After the service, Jim joined the ski team at the University of Denver, where he graduated in 1958 with a degree in industrial engineering. The couple's first two sons, Keith and Kent, were born in Colorado. The family moved back to Eau Claire and he began his career with Uniroyal, whose labor relations department he would eventually run. Their daughter, Kim, was born there.
As he climbed the corporate ladder and his family grew, he moved to Los Angeles (where their daughter Keely was born), Detroit (where their son Kris was born) then to Houston and back to Detroit. Weekend outings and vacations centered on camping and fishing, and their children learned to fish, water ski and cook over an open fire. He also loved team sports, andsupported his children's pursuits on the field and the court.

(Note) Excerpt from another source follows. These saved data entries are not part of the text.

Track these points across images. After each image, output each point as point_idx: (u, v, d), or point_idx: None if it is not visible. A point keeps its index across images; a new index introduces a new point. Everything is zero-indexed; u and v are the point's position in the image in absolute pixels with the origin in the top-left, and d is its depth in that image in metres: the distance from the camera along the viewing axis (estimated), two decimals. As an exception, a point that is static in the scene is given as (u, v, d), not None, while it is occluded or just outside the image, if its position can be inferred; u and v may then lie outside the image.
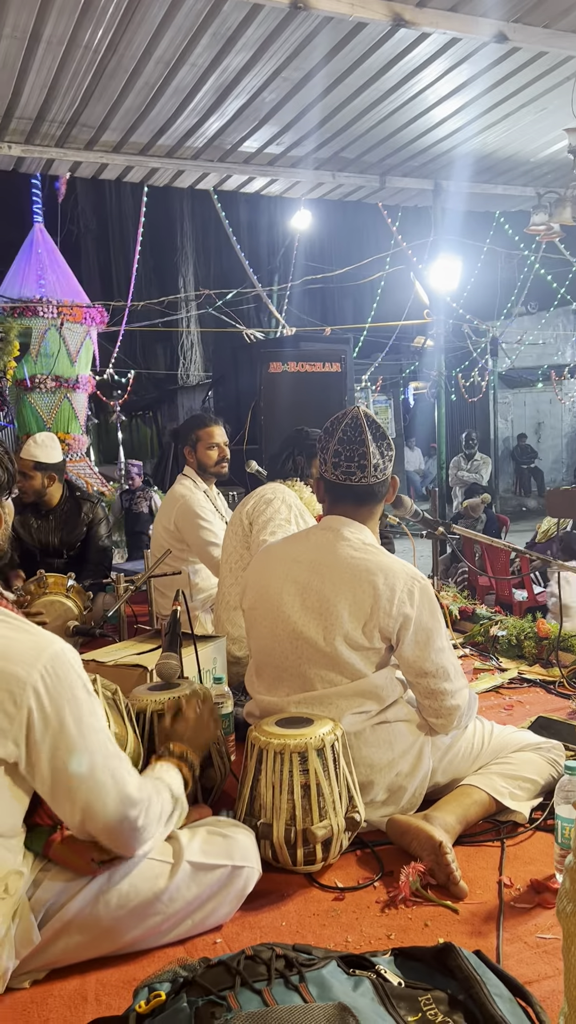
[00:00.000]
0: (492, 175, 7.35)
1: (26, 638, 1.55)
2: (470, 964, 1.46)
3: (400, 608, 2.14)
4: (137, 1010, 1.38)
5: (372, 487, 2.27)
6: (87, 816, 1.57)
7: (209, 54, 4.82)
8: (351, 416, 2.26)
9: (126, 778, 1.61)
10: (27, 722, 1.51)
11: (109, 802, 1.57)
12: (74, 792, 1.55)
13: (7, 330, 6.75)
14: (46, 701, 1.52)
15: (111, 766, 1.58)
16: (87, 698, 1.58)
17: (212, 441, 4.20)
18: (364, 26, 4.50)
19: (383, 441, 2.27)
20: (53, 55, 4.72)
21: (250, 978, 1.37)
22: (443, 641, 2.21)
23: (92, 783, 1.56)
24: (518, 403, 17.93)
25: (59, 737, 1.53)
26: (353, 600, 2.16)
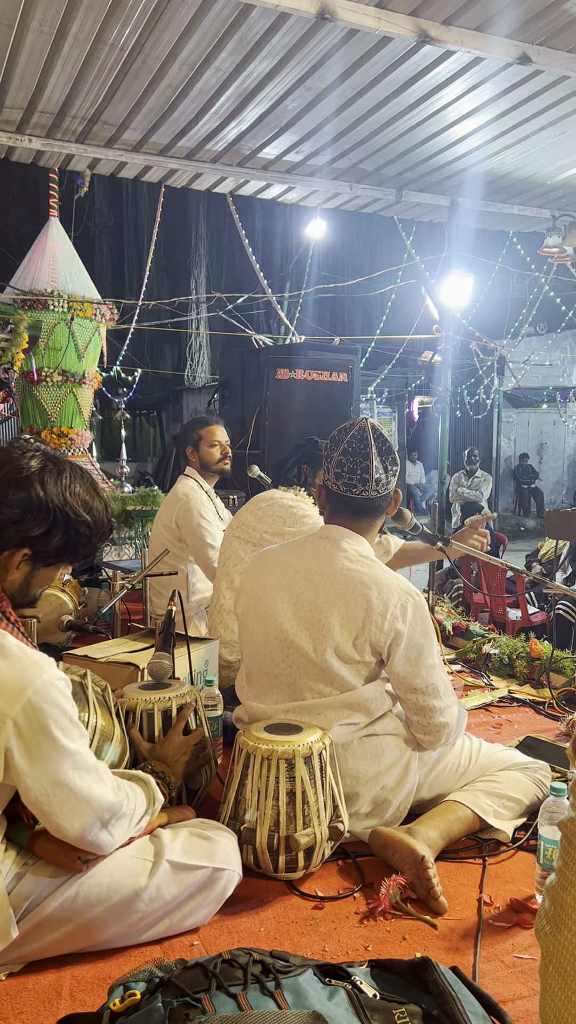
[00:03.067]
0: (508, 195, 7.38)
1: (13, 668, 1.54)
2: (446, 980, 1.46)
3: (392, 624, 2.13)
4: (111, 1008, 1.37)
5: (372, 501, 2.26)
6: (63, 827, 1.59)
7: (234, 59, 4.84)
8: (358, 428, 2.26)
9: (103, 790, 1.62)
10: (5, 752, 1.52)
11: (86, 815, 1.59)
12: (55, 812, 1.57)
13: (17, 322, 6.74)
14: (26, 734, 1.52)
15: (87, 783, 1.59)
16: (69, 726, 1.57)
17: (214, 439, 4.22)
18: (389, 41, 4.52)
19: (388, 456, 2.26)
20: (79, 51, 4.74)
21: (226, 982, 1.37)
22: (434, 658, 2.21)
23: (72, 803, 1.57)
24: (522, 423, 17.94)
25: (40, 766, 1.54)
26: (346, 612, 2.16)
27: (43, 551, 1.65)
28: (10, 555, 1.63)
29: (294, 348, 7.37)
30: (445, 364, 8.27)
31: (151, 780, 1.85)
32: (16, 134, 5.90)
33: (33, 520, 1.61)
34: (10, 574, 1.65)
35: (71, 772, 1.57)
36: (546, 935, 1.07)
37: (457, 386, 10.48)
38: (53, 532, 1.64)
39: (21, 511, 1.60)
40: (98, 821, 1.61)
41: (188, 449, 4.26)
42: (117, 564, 6.09)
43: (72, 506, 1.65)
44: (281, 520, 3.28)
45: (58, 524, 1.64)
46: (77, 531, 1.67)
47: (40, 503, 1.61)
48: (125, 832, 1.71)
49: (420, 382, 14.50)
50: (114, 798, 1.64)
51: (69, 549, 1.68)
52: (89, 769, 1.61)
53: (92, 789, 1.60)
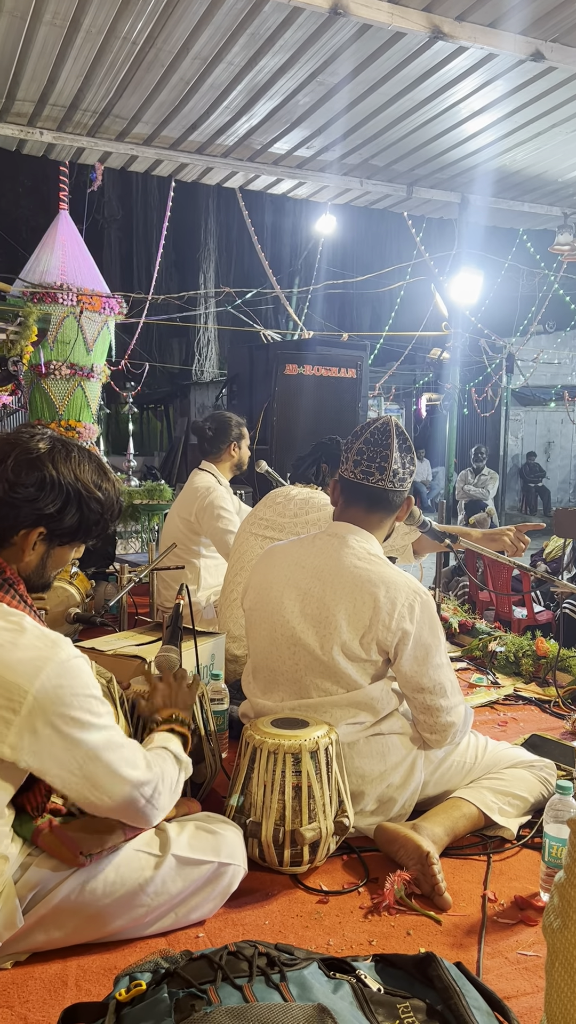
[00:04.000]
0: (518, 192, 7.36)
1: (31, 643, 1.54)
2: (450, 975, 1.46)
3: (399, 623, 2.13)
4: (117, 998, 1.38)
5: (387, 492, 2.24)
6: (105, 806, 1.61)
7: (246, 54, 4.84)
8: (382, 422, 2.26)
9: (136, 764, 1.63)
10: (29, 728, 1.51)
11: (122, 792, 1.60)
12: (91, 789, 1.57)
13: (26, 315, 6.75)
14: (48, 710, 1.52)
15: (122, 757, 1.60)
16: (90, 701, 1.58)
17: (249, 440, 4.31)
18: (402, 36, 4.52)
19: (408, 454, 2.26)
20: (91, 44, 4.75)
21: (232, 974, 1.38)
22: (442, 657, 2.20)
23: (105, 778, 1.58)
24: (529, 421, 17.92)
25: (64, 742, 1.54)
26: (353, 611, 2.15)
27: (58, 529, 1.66)
28: (26, 534, 1.64)
29: (303, 344, 7.37)
30: (454, 361, 8.26)
31: (169, 741, 1.84)
32: (28, 127, 5.91)
33: (47, 498, 1.63)
34: (26, 555, 1.66)
35: (101, 747, 1.57)
36: (553, 932, 1.08)
37: (465, 383, 10.45)
38: (67, 509, 1.65)
39: (35, 489, 1.61)
40: (140, 796, 1.63)
41: (232, 446, 4.27)
42: (124, 557, 6.11)
43: (84, 483, 1.67)
44: (303, 510, 3.29)
45: (71, 501, 1.65)
46: (90, 507, 1.68)
47: (53, 481, 1.63)
48: (169, 801, 1.72)
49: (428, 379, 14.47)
50: (149, 774, 1.65)
51: (83, 527, 1.69)
52: (120, 744, 1.62)
53: (125, 764, 1.60)
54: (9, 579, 1.61)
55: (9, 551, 1.65)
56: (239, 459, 4.31)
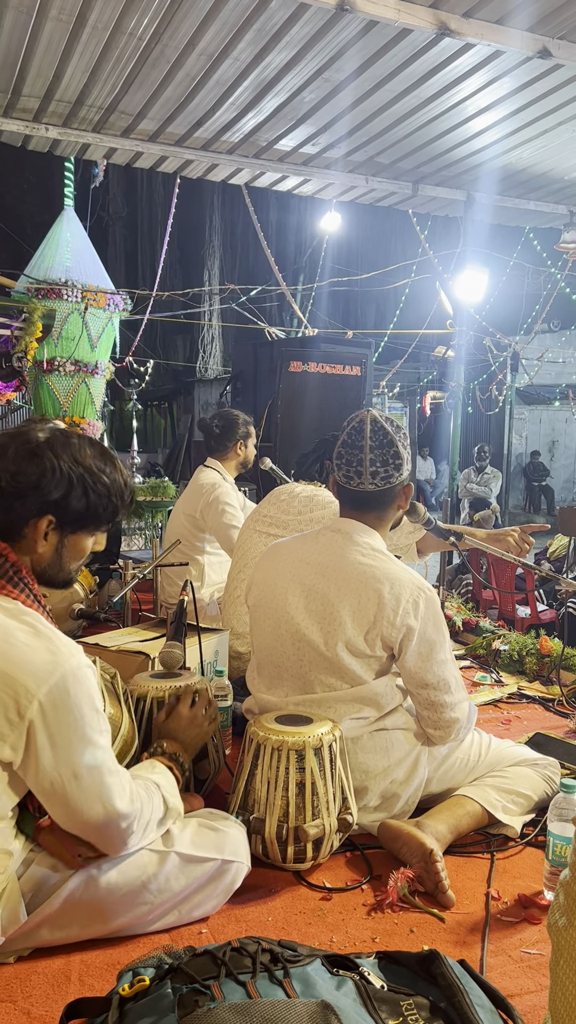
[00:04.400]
0: (524, 190, 7.34)
1: (43, 647, 1.54)
2: (454, 973, 1.46)
3: (404, 619, 2.12)
4: (120, 993, 1.38)
5: (371, 494, 2.23)
6: (78, 823, 1.59)
7: (252, 50, 4.82)
8: (358, 420, 2.24)
9: (121, 794, 1.61)
10: (28, 732, 1.51)
11: (102, 814, 1.59)
12: (68, 802, 1.56)
13: (31, 311, 6.76)
14: (51, 717, 1.51)
15: (108, 783, 1.59)
16: (93, 716, 1.57)
17: (256, 439, 4.31)
18: (408, 33, 4.49)
19: (388, 448, 2.21)
20: (97, 40, 4.73)
21: (235, 970, 1.38)
22: (446, 653, 2.20)
23: (87, 797, 1.57)
24: (534, 420, 17.89)
25: (61, 753, 1.53)
26: (357, 607, 2.15)
27: (66, 516, 1.65)
28: (35, 524, 1.63)
29: (307, 341, 7.36)
30: (458, 359, 8.23)
31: (162, 780, 1.82)
32: (33, 123, 5.89)
33: (50, 484, 1.61)
34: (39, 546, 1.65)
35: (93, 766, 1.56)
36: (559, 929, 1.07)
37: (469, 382, 10.44)
38: (72, 494, 1.64)
39: (37, 477, 1.61)
40: (114, 827, 1.61)
41: (238, 444, 4.27)
42: (128, 554, 6.11)
43: (86, 467, 1.66)
44: (307, 508, 3.29)
45: (75, 486, 1.64)
46: (96, 491, 1.67)
47: (54, 467, 1.62)
48: (141, 838, 1.69)
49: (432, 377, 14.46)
50: (131, 807, 1.63)
51: (92, 512, 1.68)
52: (112, 770, 1.60)
53: (109, 791, 1.58)
54: (24, 578, 1.61)
55: (22, 545, 1.64)
56: (245, 458, 4.31)
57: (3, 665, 1.49)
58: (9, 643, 1.52)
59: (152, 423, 22.40)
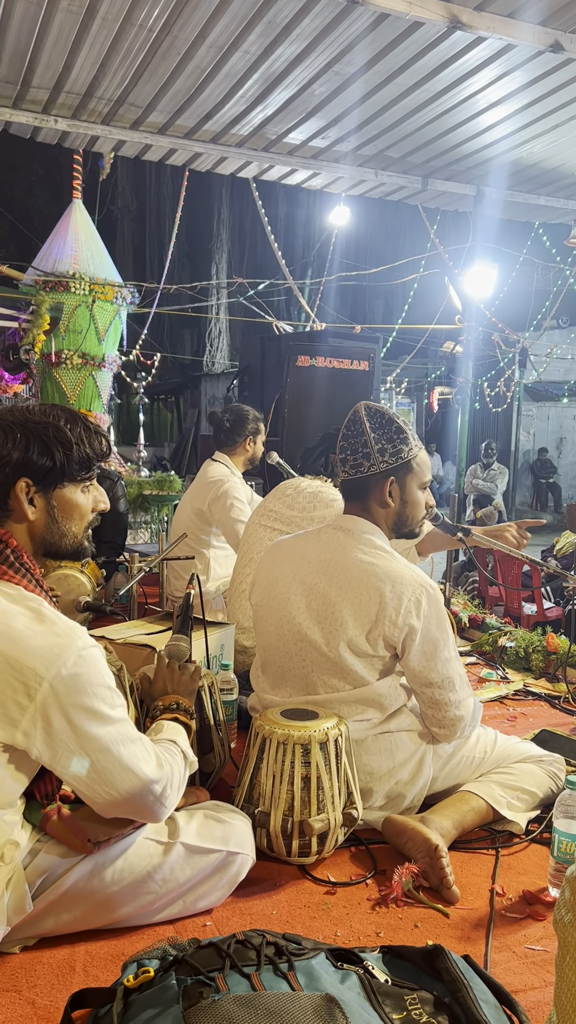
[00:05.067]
0: (535, 185, 7.31)
1: (50, 632, 1.53)
2: (458, 968, 1.46)
3: (406, 618, 2.10)
4: (125, 984, 1.39)
5: (347, 483, 2.28)
6: (114, 799, 1.59)
7: (262, 42, 4.81)
8: (352, 414, 2.27)
9: (148, 760, 1.62)
10: (43, 716, 1.50)
11: (136, 784, 1.58)
12: (100, 781, 1.56)
13: (39, 303, 6.76)
14: (64, 698, 1.50)
15: (133, 752, 1.59)
16: (106, 691, 1.57)
17: (264, 436, 4.29)
18: (420, 26, 4.48)
19: (390, 425, 2.22)
20: (107, 32, 4.72)
21: (240, 962, 1.38)
22: (450, 651, 2.18)
23: (117, 770, 1.56)
24: (541, 416, 17.84)
25: (80, 732, 1.53)
26: (358, 606, 2.13)
27: (38, 474, 1.62)
28: (14, 492, 1.61)
29: (315, 335, 7.35)
30: (466, 355, 8.22)
31: (178, 734, 1.83)
32: (42, 114, 5.89)
33: (6, 447, 1.59)
34: (29, 512, 1.63)
35: (114, 740, 1.56)
36: (565, 925, 1.07)
37: (478, 378, 10.41)
38: (31, 449, 1.61)
39: None
40: (149, 793, 1.61)
41: (247, 439, 4.27)
42: (134, 548, 6.11)
43: (36, 421, 1.63)
44: (311, 505, 3.28)
45: (32, 440, 1.61)
46: (58, 440, 1.63)
47: (4, 429, 1.60)
48: (177, 798, 1.70)
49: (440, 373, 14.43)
50: (160, 771, 1.63)
51: (62, 463, 1.64)
52: (132, 739, 1.60)
53: (136, 759, 1.59)
54: (25, 563, 1.61)
55: (15, 520, 1.63)
56: (253, 454, 4.30)
57: (8, 650, 1.49)
58: (13, 628, 1.51)
59: (159, 417, 22.42)
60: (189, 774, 1.80)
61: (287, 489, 3.40)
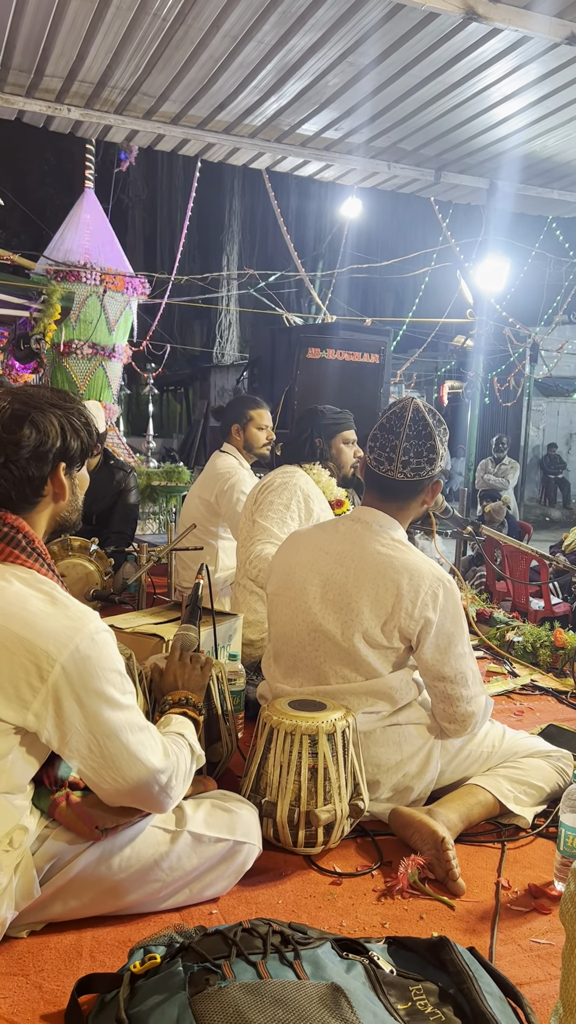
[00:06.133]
0: (548, 179, 7.26)
1: (62, 613, 1.55)
2: (463, 960, 1.46)
3: (422, 611, 2.10)
4: (132, 970, 1.40)
5: (398, 483, 2.19)
6: (120, 788, 1.60)
7: (277, 32, 4.79)
8: (400, 406, 2.21)
9: (155, 749, 1.63)
10: (54, 699, 1.51)
11: (143, 772, 1.59)
12: (107, 766, 1.57)
13: (50, 293, 6.76)
14: (76, 680, 1.51)
15: (141, 740, 1.60)
16: (117, 677, 1.58)
17: (263, 422, 4.25)
18: (435, 17, 4.45)
19: (425, 441, 2.17)
20: (122, 20, 4.71)
21: (246, 950, 1.39)
22: (464, 646, 2.17)
23: (125, 757, 1.57)
24: (552, 412, 17.77)
25: (90, 714, 1.54)
26: (375, 598, 2.13)
27: (71, 458, 1.68)
28: (54, 477, 1.66)
29: (326, 328, 7.32)
30: (477, 349, 8.19)
31: (185, 727, 1.84)
32: (55, 103, 5.88)
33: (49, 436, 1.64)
34: (66, 493, 1.69)
35: (122, 726, 1.57)
36: (571, 918, 1.07)
37: (488, 372, 10.37)
38: (66, 432, 1.66)
39: (38, 436, 1.62)
40: (155, 783, 1.62)
41: (235, 427, 4.25)
42: (143, 538, 6.13)
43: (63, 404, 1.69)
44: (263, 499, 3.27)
45: (65, 423, 1.67)
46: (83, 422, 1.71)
47: (43, 421, 1.64)
48: (182, 790, 1.71)
49: (450, 367, 14.38)
50: (167, 761, 1.64)
51: (85, 445, 1.71)
52: (141, 727, 1.61)
53: (144, 748, 1.60)
54: (38, 548, 1.62)
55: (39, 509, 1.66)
56: (244, 441, 4.26)
57: (22, 631, 1.50)
58: (27, 610, 1.53)
59: (168, 408, 22.44)
60: (196, 768, 1.81)
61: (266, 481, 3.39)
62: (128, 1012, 1.30)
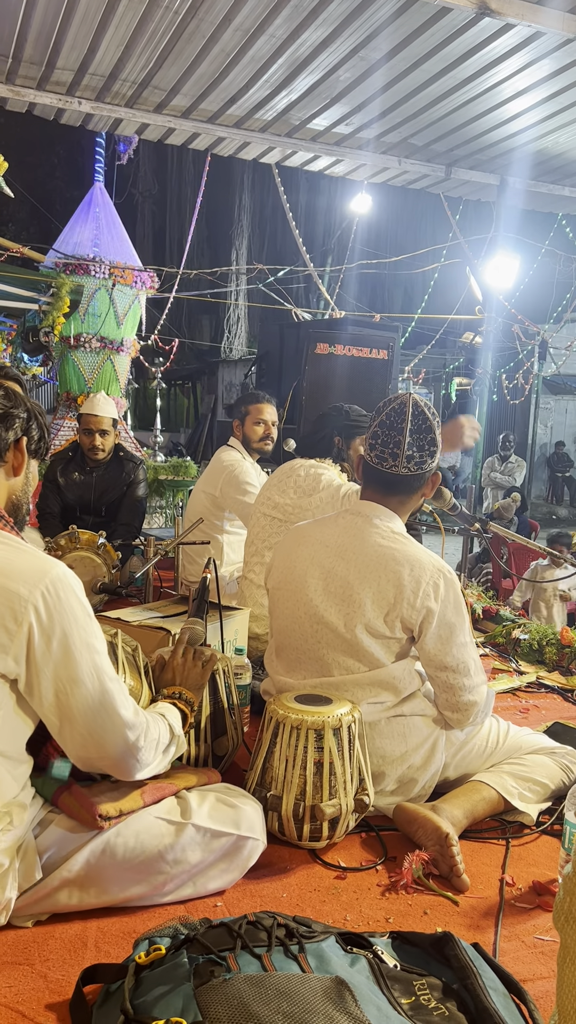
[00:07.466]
0: (559, 176, 7.24)
1: (29, 559, 1.57)
2: (467, 955, 1.47)
3: (424, 601, 2.12)
4: (137, 960, 1.40)
5: (402, 478, 2.22)
6: (86, 738, 1.59)
7: (289, 26, 4.78)
8: (399, 402, 2.22)
9: (124, 701, 1.63)
10: (28, 640, 1.52)
11: (108, 722, 1.59)
12: (73, 711, 1.57)
13: (59, 286, 6.77)
14: (46, 620, 1.53)
15: (110, 688, 1.60)
16: (87, 620, 1.59)
17: (260, 417, 4.24)
18: (447, 12, 4.44)
19: (426, 435, 2.20)
20: (133, 13, 4.71)
21: (251, 942, 1.40)
22: (466, 636, 2.19)
23: (92, 703, 1.57)
24: (559, 410, 17.73)
25: (60, 656, 1.55)
26: (377, 589, 2.15)
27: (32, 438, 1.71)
28: (20, 445, 1.69)
29: (334, 323, 7.32)
30: (486, 346, 8.17)
31: (167, 710, 1.84)
32: (66, 96, 5.88)
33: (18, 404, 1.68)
34: (21, 468, 1.71)
35: (95, 671, 1.57)
36: (563, 924, 1.06)
37: (496, 369, 10.34)
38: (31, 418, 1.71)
39: (11, 397, 1.67)
40: (123, 739, 1.61)
41: (235, 422, 4.28)
42: (149, 532, 6.14)
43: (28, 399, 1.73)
44: (304, 492, 3.25)
45: (31, 409, 1.71)
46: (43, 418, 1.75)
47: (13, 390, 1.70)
48: (152, 758, 1.71)
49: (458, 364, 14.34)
50: (136, 719, 1.64)
51: (43, 439, 1.75)
52: (111, 677, 1.61)
53: (114, 698, 1.59)
54: (2, 515, 1.65)
55: None
56: (244, 435, 4.27)
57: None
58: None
59: (175, 402, 22.42)
60: (177, 752, 1.81)
61: (281, 475, 3.38)
62: (133, 1002, 1.31)
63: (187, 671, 2.03)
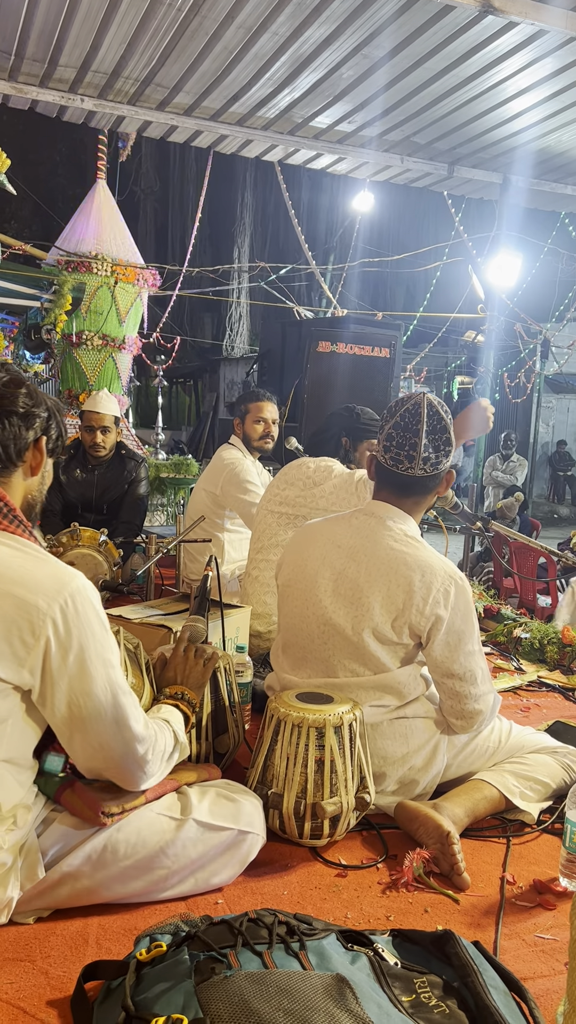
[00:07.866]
0: (562, 174, 7.23)
1: (48, 570, 1.57)
2: (468, 953, 1.47)
3: (433, 608, 2.10)
4: (138, 957, 1.41)
5: (418, 480, 2.20)
6: (96, 750, 1.60)
7: (292, 24, 4.77)
8: (413, 402, 2.19)
9: (136, 715, 1.64)
10: (44, 653, 1.53)
11: (119, 736, 1.60)
12: (86, 724, 1.58)
13: (61, 283, 6.76)
14: (64, 634, 1.53)
15: (123, 703, 1.61)
16: (104, 634, 1.60)
17: (260, 415, 4.24)
18: (451, 10, 4.43)
19: (441, 435, 2.18)
20: (136, 10, 4.70)
21: (252, 940, 1.40)
22: (474, 644, 2.17)
23: (104, 717, 1.58)
24: (561, 409, 17.72)
25: (75, 670, 1.55)
26: (386, 594, 2.13)
27: (50, 439, 1.73)
28: (39, 444, 1.70)
29: (336, 321, 7.32)
30: (488, 345, 8.16)
31: (171, 715, 1.85)
32: (69, 93, 5.87)
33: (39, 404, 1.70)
34: (40, 468, 1.72)
35: (106, 685, 1.58)
36: None
37: (498, 368, 10.34)
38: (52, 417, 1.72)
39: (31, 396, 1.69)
40: (134, 751, 1.63)
41: (236, 420, 4.29)
42: (151, 530, 6.14)
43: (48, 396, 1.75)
44: (313, 482, 3.24)
45: (52, 408, 1.73)
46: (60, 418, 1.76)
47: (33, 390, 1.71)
48: (158, 769, 1.72)
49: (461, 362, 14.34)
50: (146, 731, 1.66)
51: (60, 437, 1.77)
52: (125, 691, 1.62)
53: (126, 711, 1.60)
54: (19, 517, 1.65)
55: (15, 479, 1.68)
56: (244, 433, 4.27)
57: (13, 589, 1.52)
58: (16, 570, 1.55)
59: (177, 400, 22.41)
60: (179, 758, 1.82)
61: (290, 470, 3.38)
62: (134, 999, 1.31)
63: (189, 669, 2.03)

Wherever they lived, Jim and Anne's house was often the site of neighborhood gatherings, community meetings and a raucous Christmas Eve party the pair hosted for decades. Big family dinners often featured the spaghetti and meatballs Jim first encountered when he was courting Anne.
The couple moved to Steamboat Springs in 1979, when Jim accepted a job at Colowyo Coal Company. The pair quickly became part of the civic fabric. Jim served as president of Kiwanis Club, was a member of the Steamboat Foundation and, along with Anne, served as grand marshall of the 80th Steamboat Springs Winter Carnival in 1993. And of course, he kept a hand in ski jumping. He was a regular at the Howlsen Hill ski jumps, and served as a starter in the 2008 Olympics in Salt Lake City.
Retirement didn't really mean retirement. He worked as a handyman for the senior apartments where his mother, Beatrice, lived. He regularly fished Steamboat Lake in his canoe and hunted elk, even surviving a stroke during a hunt by pulling himself down the side of a hill with the butt of his gun.
When Anne had to enter a nursing home in 2014, he spent every day with her and would teach his grandkids to fish in the pond in front of the facility. He caught his last fish, netted by his grandson, Jack, when he was 90.
Jim is survived by his five children and their partners, eight grandchildren and two great grandchildren. His older brother, Gerald Roger Severson, preceded him in death in 2016. A sister, Margry Dawn Severson, died in 1929.
In lieu of a service, the family will hold a memorial service at Steamboat Lake in the summer.